Nemo began to mean more to me after I became a father myself. I remember watching it with Jim when he was two years old and holding back tears over this cartoon fish searching for his son. At the very end of the movie, Nemo swims back to his dad and hugs him. Jim saw that, threw his small arms around me, and buried his head in my chest. Suddenly there was flesh and blood on the story. It was no longer an abstract version of God's love for us, it was a tale of parenthood that I was beginning to know up close and personal. 

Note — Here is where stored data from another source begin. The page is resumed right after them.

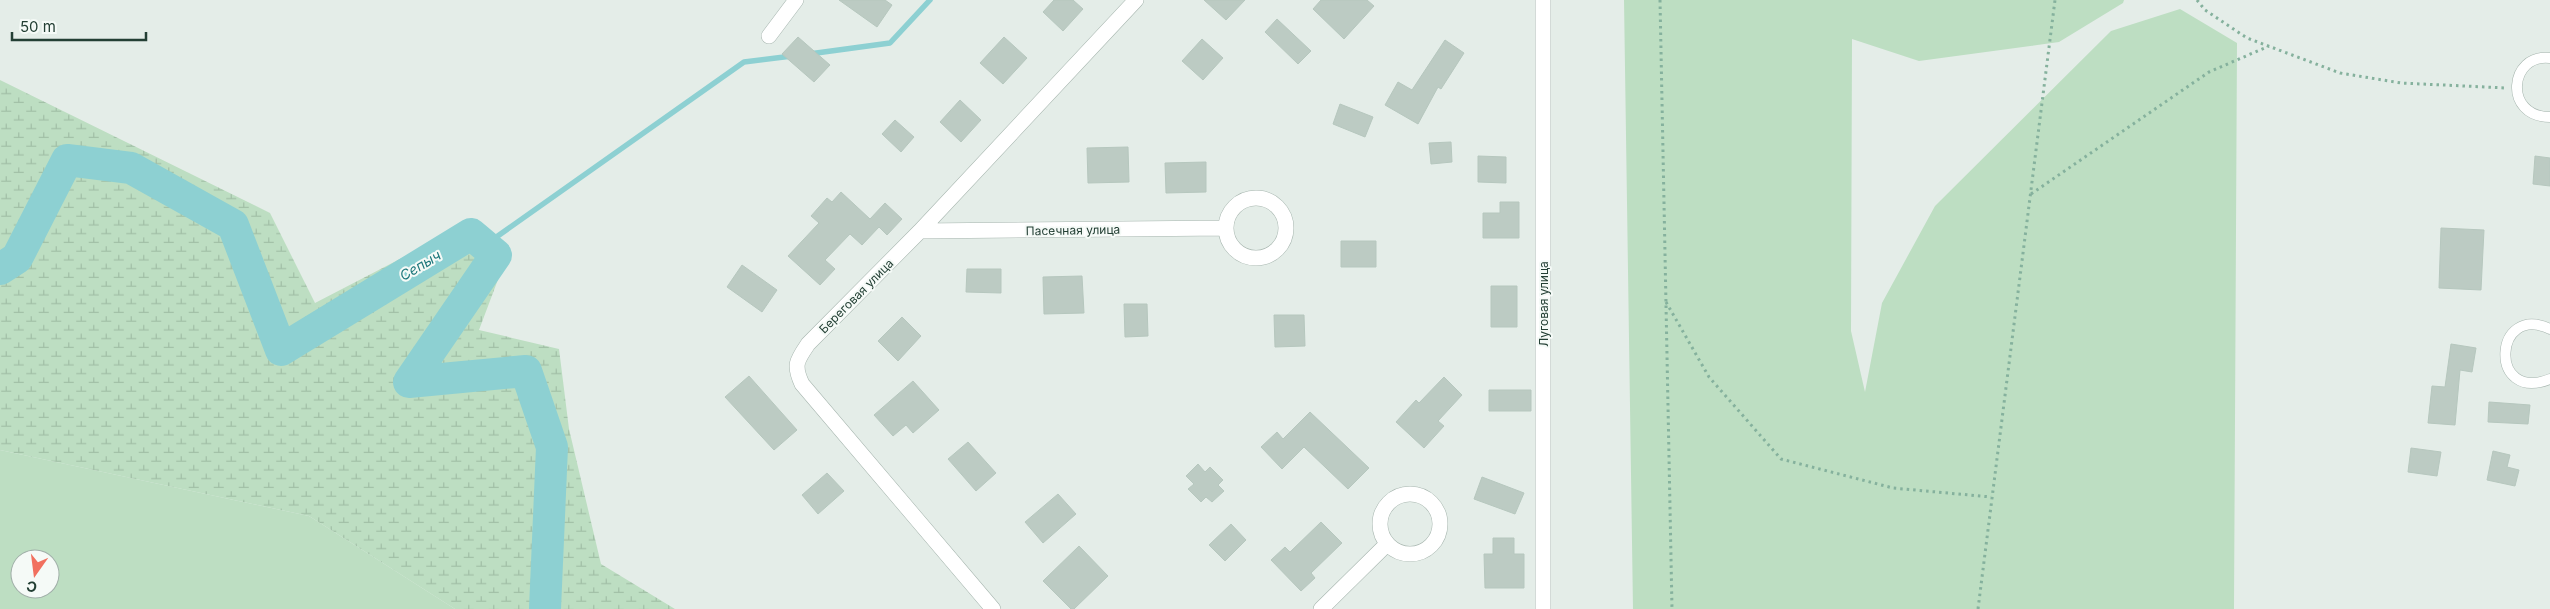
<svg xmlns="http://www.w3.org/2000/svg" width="2550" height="609" font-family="Inter,sans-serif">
	<defs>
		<pattern id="wetland-marsh" width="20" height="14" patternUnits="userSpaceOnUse" patternTransform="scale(1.25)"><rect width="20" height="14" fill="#bddec2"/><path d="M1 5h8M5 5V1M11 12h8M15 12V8" fill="none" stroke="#a2c0a7"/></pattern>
	</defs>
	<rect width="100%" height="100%" fill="#e4ede8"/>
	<path fill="#bddec2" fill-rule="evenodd" d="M1624,0H2124L2123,3L2059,42L1919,61L1852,39L1851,331L1865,392L1882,303L1935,206L2111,31L2180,9L2237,43L2234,609H1633Z
		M0,450L309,516L455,609H0ZM20,559H50V589H20Z"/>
	<path fill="url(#wetland-marsh)" d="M0,80L270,213L315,303L477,219L508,253L479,330L559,349L569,429L601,564L675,609H455L309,516L0,450Z"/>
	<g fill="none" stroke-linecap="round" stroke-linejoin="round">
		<path stroke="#8dd0d2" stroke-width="5.5" d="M809,54L890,43L930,0
			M485,245L744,62L792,56"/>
		<path stroke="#8dd0d2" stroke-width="32" d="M0,269L17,258L67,160L131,168L233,225L281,350L471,234L496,255L409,382L526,371L552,447L545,609"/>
	</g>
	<path fill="#bccbc3" stroke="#b6c7be" d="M839,0H885L892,5L877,27Z
		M1054,0H1073L1083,9L1063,31L1043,12Z
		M1204,0H1245L1226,20Z
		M1321,0H1367L1374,6L1344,39L1313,9Z
		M1277,19L1311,51L1298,64L1265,32Z
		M798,37L830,65L814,82L782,54Z
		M1004,37L1027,58L1003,84L980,63Z
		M1202,39L1223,58L1203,80L1182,61Z
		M1445,40L1464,53L1441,89L1438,87L1418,124L1385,105L1398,82L1412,90Z
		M960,100L981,120L961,142L940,122Z
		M1340,104L1373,117L1365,137L1333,124Z
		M895,120L914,137L901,152L882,134Z
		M1451,142L1452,162L1431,164L1429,143Z
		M1128,147L1129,182L1088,183L1087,148Z
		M1478,156L1506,157V183L1478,182Z
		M2535,156L2550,158V186L2533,184Z
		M1206,162V192L1166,193L1165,163Z
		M841,192L870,219L885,203L902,219L887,235L879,227L862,245L850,234L825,260L835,269L820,285L788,256L819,223L811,216L827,198L832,202Z
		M1500,202H1519V238H1483V213H1500Z
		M2441,228L2484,230L2481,290L2439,288Z
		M1341,241H1376V267H1341Z
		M742,265L777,290L762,312L727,287Z
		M967,269H1001V293L966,292Z
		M1082,276L1084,313L1044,314L1043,277Z
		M1491,286H1517V327H1491Z
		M1124,304H1147L1148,336L1125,337Z
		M1274,315H1304L1305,346L1275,347Z
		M902,317L921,336L898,361L878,341Z
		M2451,344L2476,348L2472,372L2460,370L2455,425L2428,423L2432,386L2445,387Z
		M749,376L797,430L774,450L725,397Z
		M1444,377L1462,395L1438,421L1444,426L1424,448L1396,422L1416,400L1419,403Z
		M913,381L939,410L913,433L906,425L893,436L874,415Z
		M1489,390H1531V411H1489Z
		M2489,402L2530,405L2528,424L2488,422Z
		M1310,412L1369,468L1348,489L1304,447L1282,469L1261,447L1277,432L1283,439Z
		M968,442L996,473L976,491L948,459Z
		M2411,448L2441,452L2437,476L2408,472Z
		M2493,451L2510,455L2507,467L2519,470L2515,486L2487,480Z
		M1198,464L1205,472L1210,467L1223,480L1218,485L1224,491L1212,502L1206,497L1201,502L1188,489L1194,484L1186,476Z
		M827,473L844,491L818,514L802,495Z
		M1482,477L1524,493L1515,514L1474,499Z
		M1058,494L1076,514L1043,543L1025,522Z
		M1321,522L1342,543L1311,573L1315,578L1301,591L1271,560L1285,547L1290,552Z
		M1231,524L1246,540L1225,561L1209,545Z
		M1493,538H1514V554H1524V588H1485L1484,554H1493Z
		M1079,546L1108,576L1074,609H1071L1043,581Z"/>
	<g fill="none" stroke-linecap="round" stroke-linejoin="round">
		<g stroke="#a6b5ae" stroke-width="11">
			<path id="service" d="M2550,58C2509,53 2503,117 2550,117
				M2550,329C2493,302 2488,404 2550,379"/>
		</g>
		<g stroke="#a6b5ae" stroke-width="16">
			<path id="minor" d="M1543,0V609
				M769,36L796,0
				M1226 228a30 30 0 1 1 60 0a30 30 0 1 1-60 0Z
				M920,231L1226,228
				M1380 524a30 30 0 1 1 60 0a30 30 0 1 1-60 0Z
				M993,609L802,384C793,365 797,360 808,344L920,231L1136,0
				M1321,609L1387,544"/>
		</g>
		<path stroke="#85b19d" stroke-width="3" stroke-dasharray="2.5 4" stroke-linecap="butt" d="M1660,0L1672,609
			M2197,0L2205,10L2247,38L2340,73L2401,83L2506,88
			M2031,194L2209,72L2269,46
			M1666,302L1709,377L1781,459L1893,488L1991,497
			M1978,609L2055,0"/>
		<use href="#service" stroke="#fff" stroke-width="10"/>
		<use href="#minor" stroke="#fff" stroke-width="15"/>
	</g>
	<g text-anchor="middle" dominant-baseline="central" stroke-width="4" stroke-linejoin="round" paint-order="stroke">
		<g font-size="12" fill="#233f34" stroke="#f5faf7">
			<text transform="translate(1073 230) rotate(-1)">Пасечная улица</text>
			<text transform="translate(856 296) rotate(-45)">Береговая улица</text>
			<text transform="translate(1543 304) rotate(-90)">Луговая улица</text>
		</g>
		<g font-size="14" font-style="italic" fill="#1d777b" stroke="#f5faf7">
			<text transform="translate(420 265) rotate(-31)">Сепыч</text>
		</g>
	</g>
	<g transform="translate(35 574) rotate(194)"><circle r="24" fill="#f5faf7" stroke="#a1afa9"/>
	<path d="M0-4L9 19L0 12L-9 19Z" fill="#f1705f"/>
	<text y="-8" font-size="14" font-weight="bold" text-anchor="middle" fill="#233f34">С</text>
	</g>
	<path d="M12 32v8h134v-8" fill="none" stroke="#233f34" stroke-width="2.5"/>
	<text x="20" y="32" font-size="15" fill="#233f34" stroke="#f5faf7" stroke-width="4" paint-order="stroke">50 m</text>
</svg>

This morning, EA and I took Jim and Liam to see Finding Dory at our local cineplex. It was the first time that either of them had seen a movie at the theater. Technically, Jim "saw" Toy Story 3 and Inception in a theater when he was a couple of months old. The fact that he slept through Hans Zimmer's foghorn-like BWAAAAHM! BWAAAAAHM! score to the latter is still a marvel to me. Regardless, this was the first real go at it. I was prepared for them to get too restless or that we would have to leave early, which would have stunk because it was the sequel to one of my favorite movies of all time. They did great, had fun, and we couldn't have picked better movie for their first.

I found myself again at the intersection of stories about heaven and earth. The movie centers on Marlin and Nemo accompanying Dory on a quest for her parents. Throughout she can only remember snatches of home and fears that her parents won't accept her because it was her fault that she got lost.  Over the course of the film we catch glimpses of Dory's parents trying to help their short term memory-afflicted daughter make it in the world. One such example is that Dory would always forget where she lived and so they taught her to follow seashells placed on the floor to find her way home.

At the film's lowest ebb, Dory is separated from Marlin and Nemo and is told that her parents are gone. She is out at sea. Lost. Alone. Barely hanging on to any memory of anyone that meant anything to her. Then she sees a seashell. Then another. Dory doesn't know why, but she follows the shells. She keeps following them until she comes to a piece of coral that serves as a home to fish. The camera pans up and there are scores of shell paths leading to the house in every direction. Then her mom and dad swim into view. Their fins are filled with shells for more paths.

I lost it. I cried as a parent. I cried as a child of God. I cried knowing I would do anything if there was a shred of hope that my lost son would come home. I cried knowing the hollowness that comes with feeling adrift from my spiritual home.

We often divide these stories of sacred and secular, but I find that the two touch more often than not. There need not be any competition between the two. We typically talk about Incarnation in relation to Jesus in which God became embodied in human form. We believe that even though Jesus was God that it did not violate the parts of us that make us human. He still experienced hunger, tiredness, loneliness, and doubt. I think a smaller incarnation of sorts can take place in art and stories. God can become incarnate in our very human stories without negating the very human ways they touch our hearts. The sacred is found within. The stories are just another seashell left on the path to help us find the home we forgot.